Данни неуверенно улыбнулся:
– Эй, громила дурной, воняешь, что мокрый кабан, вали поскорей за луной да в болоте сгинь, как чурбан.
От неудержимого хохота Камня в провале проснулось эхо.
– Быть хорошо, хорошо, – выдавил он, вытирая слезы. – Просто, но хорошо.
– Данни, у тебя получилась почти что песня, – заметил Каладин.
– Ну, это было первое, что в голову пришло. Я взял мотив из «Двух дружочков Мэри», чтобы ритм был правильный.
– Ты мочь петь? – удивился Камень. – Я должен это слышать.
– Но… – начал Данни.
– Пой! – рявкнул рогоед, ткнув в него пальцем.
Данни взвизгнул от испуга, но повиновался и разразился песней, которая была Каладину незнакома. Это оказалась забавная история о женщине и братьях-близнецах, которых она принимала за одного человека. У Данни был чистый тенор, и, похоже, юноша увереннее чувствовал себя, когда пел, а не говорил.
Пел Данни хорошо. Когда он перешел ко второму куплету, Камень начал без слов подпевать своим низким голосом, и получилось очень гармонично. Рогоед явно знал толк в пении. Каладин обернулся, надеясь, что еще кто-то из мостовиков втянется в разговор или станет подпевать. Он улыбнулся Шраму, но тот лишь сердито зыркнул в ответ. Моаш и Сигзил – темнокожий азирец – на Каладина даже не посмотрели. Пит глядел себе под ноги.
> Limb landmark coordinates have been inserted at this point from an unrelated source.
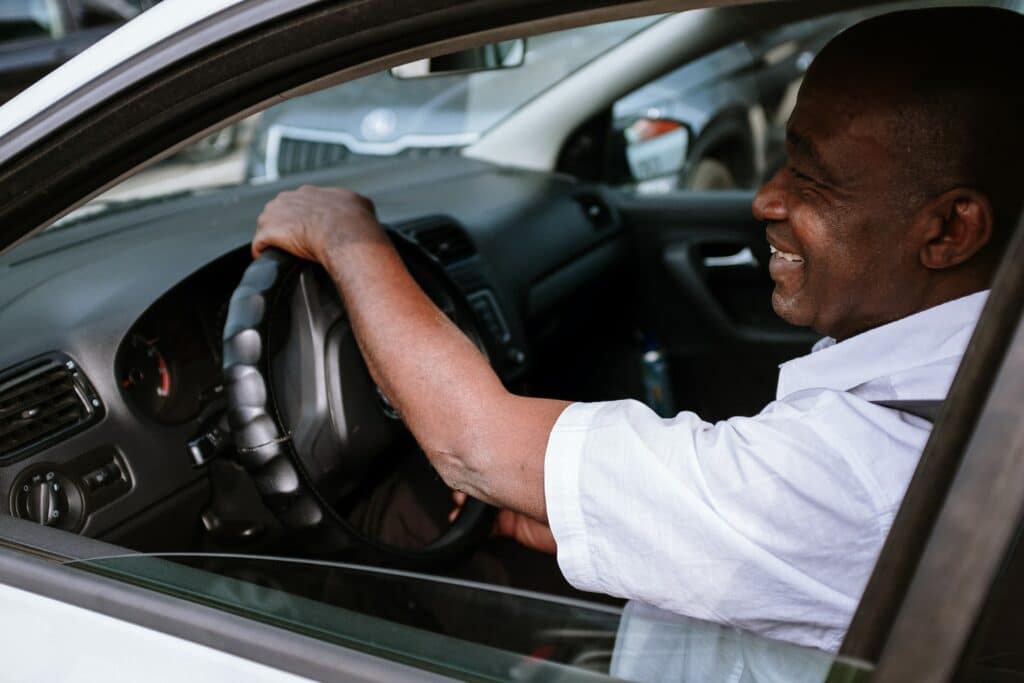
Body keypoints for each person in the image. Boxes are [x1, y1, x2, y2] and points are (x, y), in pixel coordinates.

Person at [250, 6, 1023, 656]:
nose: (763, 200)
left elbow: (470, 444)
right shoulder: (971, 394)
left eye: (811, 176)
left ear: (951, 229)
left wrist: (345, 237)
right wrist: (619, 523)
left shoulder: (861, 471)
Когда песня закончилась, Тефт благодарно похлопал в ладоши:
– Вы спели лучше тех, кого я слышал во множестве таверн.
– Рад встретить низинника, который уметь петь. – Камень подобрал шлем и сунул его в мешок. На этот раз в ущелье мало чем можно было поживиться. – Я уже начать думать, что вы тут все к музыке глухи, как старая рубигончая моего отца. Ха!
Данни покраснел, но шагал теперь увереннее.
Они шли и шли, временами натыкаясь на крутые повороты или разломы в камне, куда водой нанесло много всякой всячины. В таких местах их работа становилась омерзительной, и нередко приходилось вытаскивать трупы или разгребать груды костей, чтобы добыть искомое, борясь при этом с приступами тошноты от вони. Каладин велел им пока что не трогать самые жуткие или разложившиеся трупы. Вокруг мертвецов всегда собирались спрены гниения.
Если они не соберут достаточно трофеев, можно будет обобрать этих по пути назад.
На каждом перекрестке или ответвлении Каладин делал на стене белую отметку куском мела. Это была обязанность старшины, и он относился к ней серьезно. Он не хотел, чтобы его люди заблудились в этих ущельях.
Пока они шли и работали, Каладин поддерживал разговор. Он смеялся – вынуждал себя смеяться – вместе с ними. Даже если ему этот смех казался неестественным, никто ничего не заметил. Может, они понимали, как и он сам, что наигранный смех предпочтительнее скорбной тишины, что сопровождала большинство мостовиков.
Вскоре Данни позабыл о робости, начал смеяться и болтать с Тефтом и Камнем. Кое-кто подобрался совсем близко – Йейк, Мэпс, еще парочка мостовиков, – как дикие звери подбираются к свету и теплу костра. Каладин пытался втянуть их в разговор, но не вышло, и он позволил им делать что хотят.
В конце концов они достигли места, где валялось много свежих трупов. Каладин не знал наверняка, почему Великие бури и течения несли трупы в таком количестве именно сюда, – по виду эта часть ущелья не отличалась от других участков. Может, была чуть-чуть уже. Иногда они приходили в те же самые закоулки и отыскивали там хорошие трофеи; в другой раз знакомые места могли оказаться пустыми, а где-то тела громоздились десятками.